*Problem description*:
If pictures are present, leave them out, and copy the data word for word.

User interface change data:
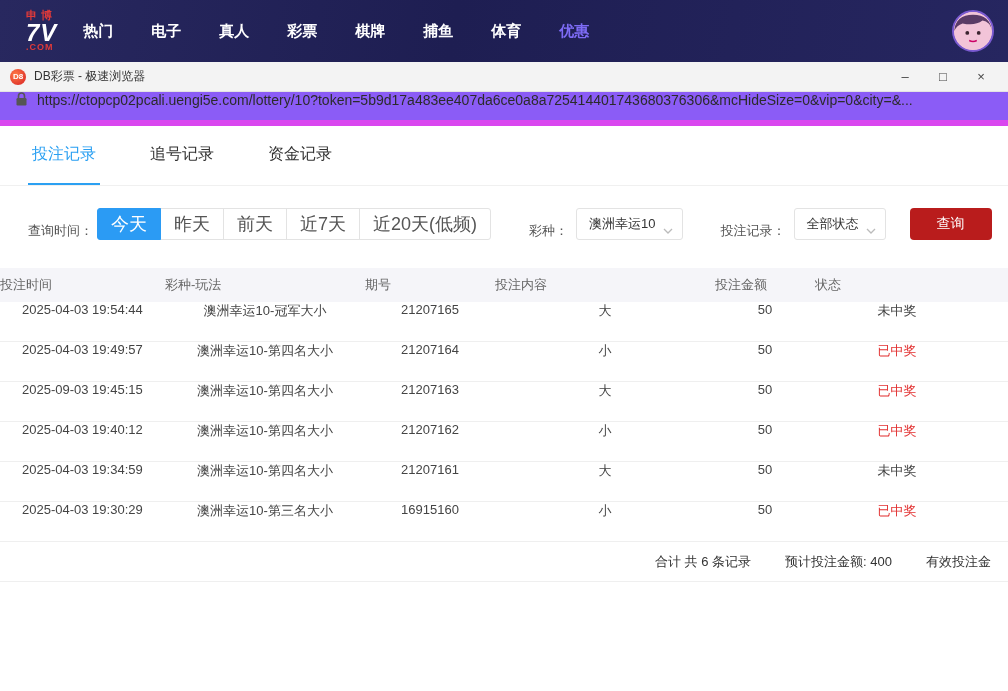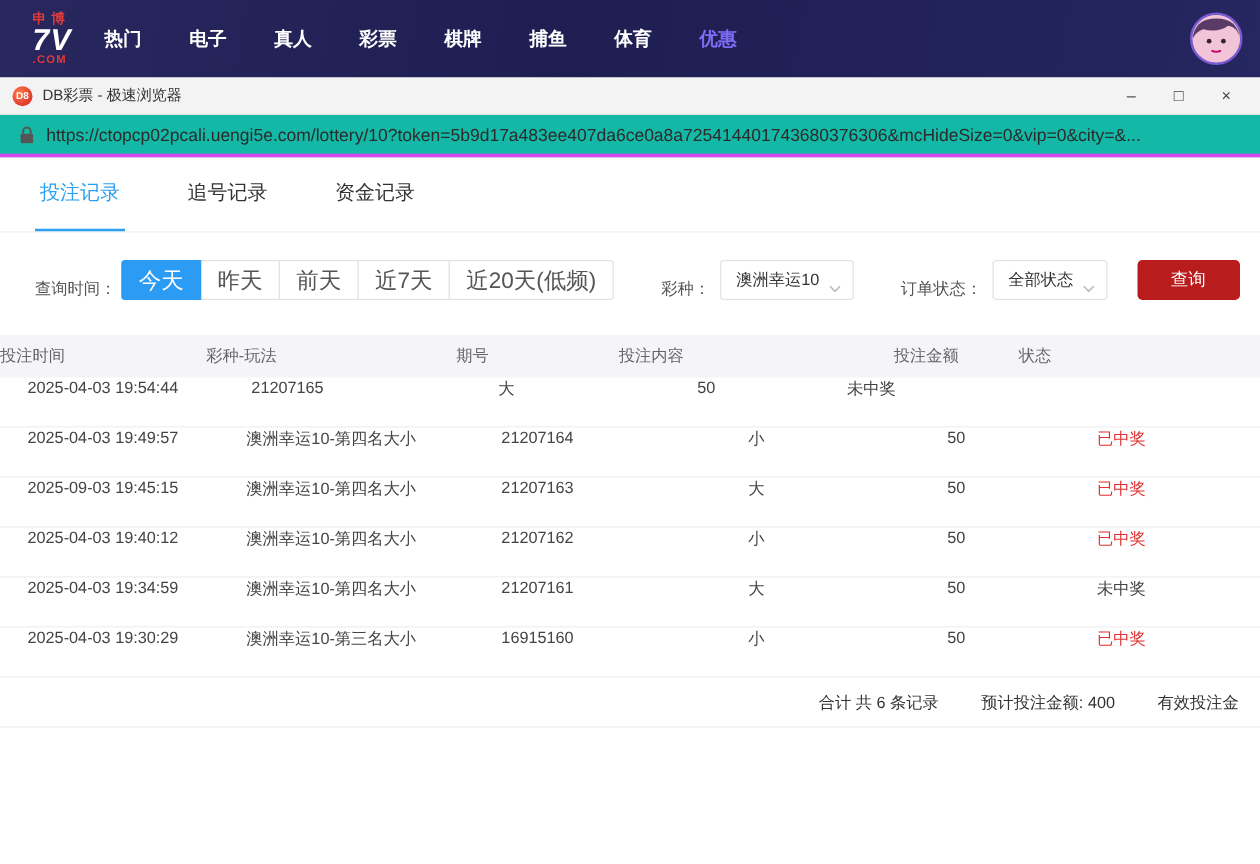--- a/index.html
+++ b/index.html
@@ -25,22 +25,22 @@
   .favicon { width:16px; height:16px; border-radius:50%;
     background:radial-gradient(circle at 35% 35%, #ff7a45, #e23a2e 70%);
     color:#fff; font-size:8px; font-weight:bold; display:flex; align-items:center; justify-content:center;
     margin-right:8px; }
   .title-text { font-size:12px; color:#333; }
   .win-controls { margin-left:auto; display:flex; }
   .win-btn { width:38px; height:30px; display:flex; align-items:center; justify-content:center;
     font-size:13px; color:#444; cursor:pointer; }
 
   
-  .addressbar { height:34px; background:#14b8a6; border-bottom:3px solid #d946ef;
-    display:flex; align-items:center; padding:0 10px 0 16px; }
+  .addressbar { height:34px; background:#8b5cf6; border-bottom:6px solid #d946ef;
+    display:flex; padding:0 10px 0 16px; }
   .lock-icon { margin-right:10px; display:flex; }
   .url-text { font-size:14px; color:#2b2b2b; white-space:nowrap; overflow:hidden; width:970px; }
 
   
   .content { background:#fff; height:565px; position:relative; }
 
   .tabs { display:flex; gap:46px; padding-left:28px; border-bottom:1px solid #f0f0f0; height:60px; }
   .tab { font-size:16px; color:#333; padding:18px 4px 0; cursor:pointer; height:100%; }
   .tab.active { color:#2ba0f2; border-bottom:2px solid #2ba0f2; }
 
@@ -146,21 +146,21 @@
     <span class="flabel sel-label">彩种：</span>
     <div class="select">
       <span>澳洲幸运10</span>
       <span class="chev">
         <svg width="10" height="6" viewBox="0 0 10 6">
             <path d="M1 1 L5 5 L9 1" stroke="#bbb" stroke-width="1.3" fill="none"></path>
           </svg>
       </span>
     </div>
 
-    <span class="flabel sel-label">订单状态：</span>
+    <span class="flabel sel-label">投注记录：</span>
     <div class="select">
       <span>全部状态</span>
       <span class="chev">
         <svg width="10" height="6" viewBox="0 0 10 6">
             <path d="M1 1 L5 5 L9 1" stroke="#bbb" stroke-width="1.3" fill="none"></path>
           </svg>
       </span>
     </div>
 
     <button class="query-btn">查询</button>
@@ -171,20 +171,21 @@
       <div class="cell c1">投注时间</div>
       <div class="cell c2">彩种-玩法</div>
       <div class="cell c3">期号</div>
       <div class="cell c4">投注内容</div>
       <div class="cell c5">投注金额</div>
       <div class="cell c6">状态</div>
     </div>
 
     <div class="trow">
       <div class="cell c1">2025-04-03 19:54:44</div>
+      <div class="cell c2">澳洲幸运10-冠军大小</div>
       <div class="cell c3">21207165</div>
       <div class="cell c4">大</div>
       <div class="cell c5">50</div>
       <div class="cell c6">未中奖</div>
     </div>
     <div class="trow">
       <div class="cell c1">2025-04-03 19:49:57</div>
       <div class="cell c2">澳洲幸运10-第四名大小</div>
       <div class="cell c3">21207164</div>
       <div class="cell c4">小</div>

*Exercise output*:
--- a/index.html
+++ b/index.html
@@ -25,22 +25,22 @@
   .favicon { width:16px; height:16px; border-radius:50%;
     background:radial-gradient(circle at 35% 35%, #ff7a45, #e23a2e 70%);
     color:#fff; font-size:8px; font-weight:bold; display:flex; align-items:center; justify-content:center;
     margin-right:8px; }
   .title-text { font-size:12px; color:#333; }
   .win-controls { margin-left:auto; display:flex; }
   .win-btn { width:38px; height:30px; display:flex; align-items:center; justify-content:center;
     font-size:13px; color:#444; cursor:pointer; }
 
   
-  .addressbar { height:34px; background:#14b8a6; border-bottom:3px solid #d946ef;
-    display:flex; align-items:center; padding:0 10px 0 16px; }
+  .addressbar { height:34px; background:#8b5cf6; border-bottom:6px solid #d946ef;
+    display:flex; padding:0 10px 0 16px; }
   .lock-icon { margin-right:10px; display:flex; }
   .url-text { font-size:14px; color:#2b2b2b; white-space:nowrap; overflow:hidden; width:970px; }
 
   
   .content { background:#fff; height:565px; position:relative; }
 
   .tabs { display:flex; gap:46px; padding-left:28px; border-bottom:1px solid #f0f0f0; height:60px; }
   .tab { font-size:16px; color:#333; padding:18px 4px 0; cursor:pointer; height:100%; }
   .tab.active { color:#2ba0f2; border-bottom:2px solid #2ba0f2; }
 
@@ -146,21 +146,21 @@
     <span class="flabel sel-label">彩种：</span>
     <div class="select">
       <span>澳洲幸运10</span>
       <span class="chev">
         <svg width="10" height="6" viewBox="0 0 10 6">
             <path d="M1 1 L5 5 L9 1" stroke="#bbb" stroke-width="1.3" fill="none"></path>
           </svg>
       </span>
     </div>
 
-    <span class="flabel sel-label">订单状态：</span>
+    <span class="flabel sel-label">投注记录：</span>
     <div class="select">
       <span>全部状态</span>
       <span class="chev">
         <svg width="10" height="6" viewBox="0 0 10 6">
             <path d="M1 1 L5 5 L9 1" stroke="#bbb" stroke-width="1.3" fill="none"></path>
           </svg>
       </span>
     </div>
 
     <button class="query-btn">查询</button>
@@ -171,20 +171,21 @@
       <div class="cell c1">投注时间</div>
       <div class="cell c2">彩种-玩法</div>
       <div class="cell c3">期号</div>
       <div class="cell c4">投注内容</div>
       <div class="cell c5">投注金额</div>
       <div class="cell c6">状态</div>
     </div>
 
     <div class="trow">
       <div class="cell c1">2025-04-03 19:54:44</div>
+      <div class="cell c2">澳洲幸运10-冠军大小</div>
       <div class="cell c3">21207165</div>
       <div class="cell c4">大</div>
       <div class="cell c5">50</div>
       <div class="cell c6">未中奖</div>
     </div>
     <div class="trow">
       <div class="cell c1">2025-04-03 19:49:57</div>
       <div class="cell c2">澳洲幸运10-第四名大小</div>
       <div class="cell c3">21207164</div>
       <div class="cell c4">小</div>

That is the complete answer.